MLA for Dartmouth South
- In office 1999–2003
- Preceded by: Don Chard
- Succeeded by: riding dissolved

Personal details
- Born: 19 December 1946 (age 79) London, England, UK
- Party: Progressive Conservative
- Occupation: Businessman

= Tim Olive =

Canadian politician

Timothy A. Olive (born 19 December 1946) is a Canadian politician. He represented the electoral district of Dartmouth South in the Nova Scotia House of Assembly from 1999 to 2003. He was a member of the Progressive Conservative Party of Nova Scotia.

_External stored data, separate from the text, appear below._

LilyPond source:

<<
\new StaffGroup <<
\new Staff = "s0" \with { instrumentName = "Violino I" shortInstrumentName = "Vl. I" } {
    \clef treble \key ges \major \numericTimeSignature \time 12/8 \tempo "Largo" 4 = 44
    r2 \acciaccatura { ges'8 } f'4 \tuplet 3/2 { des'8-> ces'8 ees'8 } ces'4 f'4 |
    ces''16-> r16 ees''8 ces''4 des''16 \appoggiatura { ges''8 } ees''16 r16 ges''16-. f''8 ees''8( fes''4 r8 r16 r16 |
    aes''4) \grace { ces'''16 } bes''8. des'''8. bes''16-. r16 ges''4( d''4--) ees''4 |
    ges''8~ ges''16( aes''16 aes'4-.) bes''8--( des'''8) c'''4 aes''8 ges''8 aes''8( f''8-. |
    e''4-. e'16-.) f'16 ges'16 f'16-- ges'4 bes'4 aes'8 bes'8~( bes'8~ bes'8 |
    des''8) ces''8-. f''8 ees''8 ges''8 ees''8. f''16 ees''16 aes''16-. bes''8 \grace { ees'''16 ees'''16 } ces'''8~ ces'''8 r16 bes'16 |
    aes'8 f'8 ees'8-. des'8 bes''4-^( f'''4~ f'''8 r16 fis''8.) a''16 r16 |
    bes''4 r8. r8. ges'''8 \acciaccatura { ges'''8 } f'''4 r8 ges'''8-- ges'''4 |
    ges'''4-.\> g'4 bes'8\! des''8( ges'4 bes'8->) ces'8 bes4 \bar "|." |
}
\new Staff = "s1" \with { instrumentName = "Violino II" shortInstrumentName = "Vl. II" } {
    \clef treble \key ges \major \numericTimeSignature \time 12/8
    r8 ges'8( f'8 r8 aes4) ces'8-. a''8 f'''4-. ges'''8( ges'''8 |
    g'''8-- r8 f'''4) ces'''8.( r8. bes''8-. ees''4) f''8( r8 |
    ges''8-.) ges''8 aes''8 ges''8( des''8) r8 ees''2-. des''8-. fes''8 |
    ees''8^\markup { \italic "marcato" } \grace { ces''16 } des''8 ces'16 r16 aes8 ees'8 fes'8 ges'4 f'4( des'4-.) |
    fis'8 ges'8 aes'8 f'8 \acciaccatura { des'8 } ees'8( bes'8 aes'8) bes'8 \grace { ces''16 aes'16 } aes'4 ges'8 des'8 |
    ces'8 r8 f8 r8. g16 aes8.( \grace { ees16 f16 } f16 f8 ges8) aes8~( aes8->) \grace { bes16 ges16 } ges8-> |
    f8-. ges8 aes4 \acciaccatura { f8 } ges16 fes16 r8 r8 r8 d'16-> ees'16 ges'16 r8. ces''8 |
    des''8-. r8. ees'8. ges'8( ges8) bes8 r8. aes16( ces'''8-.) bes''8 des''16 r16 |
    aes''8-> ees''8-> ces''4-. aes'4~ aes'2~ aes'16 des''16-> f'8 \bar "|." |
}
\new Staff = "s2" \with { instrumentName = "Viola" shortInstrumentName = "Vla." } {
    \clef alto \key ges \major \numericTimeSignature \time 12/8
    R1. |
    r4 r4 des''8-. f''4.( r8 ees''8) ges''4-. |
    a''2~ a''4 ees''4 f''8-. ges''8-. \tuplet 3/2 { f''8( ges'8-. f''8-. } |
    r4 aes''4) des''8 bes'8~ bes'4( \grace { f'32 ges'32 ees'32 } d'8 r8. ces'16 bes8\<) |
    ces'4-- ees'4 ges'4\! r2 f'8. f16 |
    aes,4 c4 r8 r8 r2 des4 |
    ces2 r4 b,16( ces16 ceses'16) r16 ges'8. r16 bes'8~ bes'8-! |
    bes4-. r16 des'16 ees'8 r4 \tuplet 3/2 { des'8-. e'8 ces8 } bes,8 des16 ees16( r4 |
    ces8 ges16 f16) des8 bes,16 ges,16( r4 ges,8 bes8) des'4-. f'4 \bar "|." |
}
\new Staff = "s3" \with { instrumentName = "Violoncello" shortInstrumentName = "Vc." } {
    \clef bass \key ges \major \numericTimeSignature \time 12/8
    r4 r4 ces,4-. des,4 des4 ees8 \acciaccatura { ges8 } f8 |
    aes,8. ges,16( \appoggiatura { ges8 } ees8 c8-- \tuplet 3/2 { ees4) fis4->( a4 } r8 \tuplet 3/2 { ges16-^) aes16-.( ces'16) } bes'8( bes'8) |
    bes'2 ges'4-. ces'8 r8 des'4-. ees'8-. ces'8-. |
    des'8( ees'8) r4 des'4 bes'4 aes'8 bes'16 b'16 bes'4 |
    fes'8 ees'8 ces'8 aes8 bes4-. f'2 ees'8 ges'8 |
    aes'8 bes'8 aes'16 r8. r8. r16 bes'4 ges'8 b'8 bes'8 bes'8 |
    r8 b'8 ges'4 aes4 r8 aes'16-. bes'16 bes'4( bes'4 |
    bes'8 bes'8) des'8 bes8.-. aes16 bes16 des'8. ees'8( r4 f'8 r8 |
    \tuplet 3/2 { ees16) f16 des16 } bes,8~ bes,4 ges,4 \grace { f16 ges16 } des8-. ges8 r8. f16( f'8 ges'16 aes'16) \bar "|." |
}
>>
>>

Born in 1946 at London, England, Olive is a businessman in Dartmouth, Nova Scotia. Olive was nominated as the Progressive Conservative candidate for Dartmouth South in the 1999 election. On 27 July 1999, Olive was elected MLA, defeating New Democrat incumbent Don Chard by 645 votes. On 18 August 1999, Olive was named chair of the government's caucus.

On 17 June 2002, Olive was appointed to the Executive Council of Nova Scotia as Minister of Natural Resources and Minister responsible for the Emergency Measures Act. Olive was defeated by New Democrat Marilyn More when he ran for re-election in 2003, losing by more than 1,000 votes in the new riding of Dartmouth South-Portland Valley. Olive ran again in the 2006 election, but was again defeated by More.

Prior to June 2012, Olive served as the Executive Director of the Downtown Dartmouth Business Commission.